Shit. No way. In spite of the rockets of pain shooting up his leg, so bad he had to cling to consciousness and breathe deep to keep himself from hurling. One hard push and he was sitting up unsteadily, sick, but not flat on his back. He forced himself to run a hand down his leg. Warm, slick and sticky with blood, but there was nothing sticking out, like a bone. He hadn’t impaled himself on anything. All good things.
That girl doesn’t want you, Rainer. His mother always knew how to cut right to the quick. If you follow her to that place, you’re just asking for heartache.
But his heart was already aching. It never stopped aching for Finley. From the minute he saw her, he was hopeless.
If you want her, if you love her, go get her, his dad said. If it doesn’t work out, at least you’ll know it wasn’t for lack of trying. Otherwise, you’ll always wonder. That’s why he’d followed her from Seattle to The Hollows, because he never wanted to wonder. Now he was wondering what would have happened if he’d just stayed in Seattle. At least he wouldn’t be down whatever hole he’d just fallen in.
Rainer felt on the wall for something to hold on to and found a grip. What was it? Wood, like a two-by-four. He knew where he was then, in one of those abandoned mine tunnels that Finley was talking about. He’d looked at the maps, marveled at how vast was the network, how deep and far the tunnels stretched. Finley had said that a kid falls into one nearly every summer, in spite of repeated warnings not to veer off park trails, in spite of the rangers’ attempts to find and cordon off weak areas. She said that a man hid down there for months while the police hunted for him. Did she say if they ever got him? Was he still down here? Surely not.
His heart was pumping—with fear, with effort—he tried to slow his breathing. He’d heard Jake talk about the mines, too, hadn’t he? Jake was some kind of history expert about The Hollows, was a total geek for the place, a lifelong member of The Hollows Historical Society. He said that there were climb-outs, places where ladders had been placed and led to openings, many of which had been sealed off by the park rangers.
Was it better to stay near the opening into which he’d fallen? Or feel his way deeper into the tunnel, hoping for a climb-out? He thought of the maps he’d looked at. There was a major mine head that Finley had circled, somewhere near the trail that he had been on. Had it been North? Rainer wasn’t great with directions.
“Finley,” he called, hearing his voice bounce around. “Finley, are you out there?”
His phone. Where was it? He patted at his pockets and found them empty. It must have fallen from his pocket when he fell. He reached around on the ground for it, finding only the damp and bumpy surfaces, not the slick, flat one he wanted.
“Come on,” he said. “Where are you?”
He kept feeling around. Please, please, please. Come on. Then, as if in answer to a prayer, the phone started to ring, just out of his reach to the right. It vibrated, filling the small space around him with its light. He reached, straining, and with effort and a nauseating wave of pain, he grabbed it. Finley’s face smiled out at him, a picture he’d snapped when she first loved him. Every time she called, he got to see the look that he didn’t get to see on her face in real time anymore.
He slid the answer bar. “Finley,” he said. “Hello?”
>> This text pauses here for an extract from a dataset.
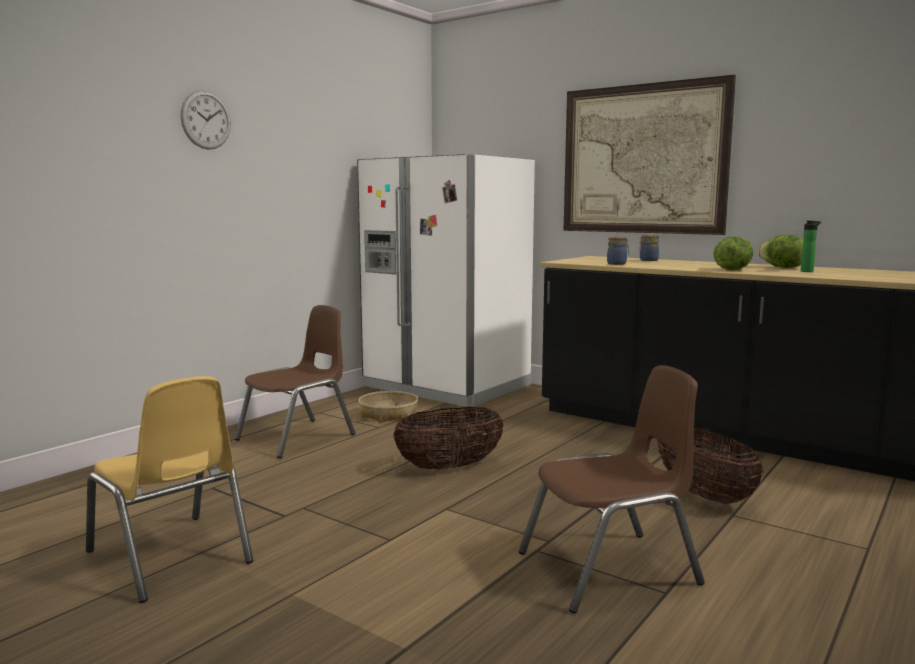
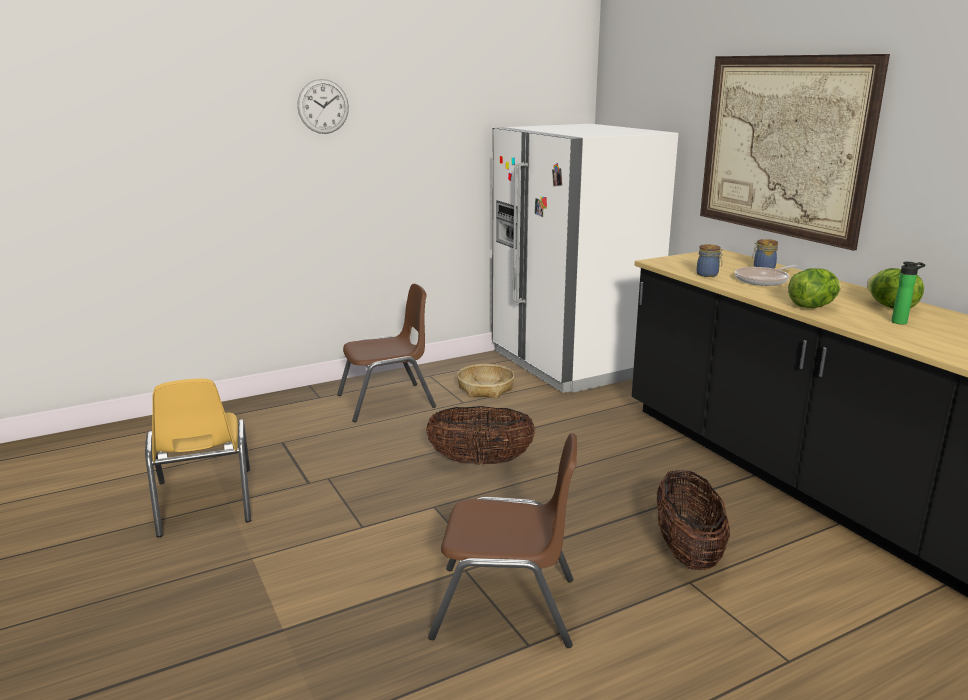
camera: 25 degrees right, 10 degrees up
(664, 264) = (763, 280): none -> frying pan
But there was only static and then the click of the line going dead. He had no signal bars at all. Then one flashed, tantalizingly, but then was gone. He tried to call back. “Calling Finley’s Mobile” it read, teasing him with an expectant line of ellipses. But it hung there. Call failed. He tried again, and again, and finally slumped back against the dirt wall.
He’d watched that movie about the kid who’d gone out in the desert, fallen into a gap between rocks, got pinned, and wound up cutting off his own foot to survive. Or was it his hand? Either way, Rainer knew that he was not that kind of guy, not that he had any call to cut off a limb at the moment. But if it came to that, he knew he was not going to be the guy who did “whatever it took to survive.” He just didn’t have that kind of energy, the “belly of fire,” as his father liked to call it. In fact, if Rainer had a light for the joint in his pocket, he’d be smoking right now to take the edge off his fear. Then he’d probably pass out, wake up too dopey to even think about how he might get out of this. Generally that’s what he liked about pot; it softened the sharp edges of anxiety and fear and worry. You didn’t forget about any of the things that nagged at you; you just stopped caring about them. When he was high, he was less angry, too. Yeah, but all of that energy? Finley countered during an argument about his pot smoking. That’s what keeps people from just lying around all day, eating Doritos and playing Call of Duty.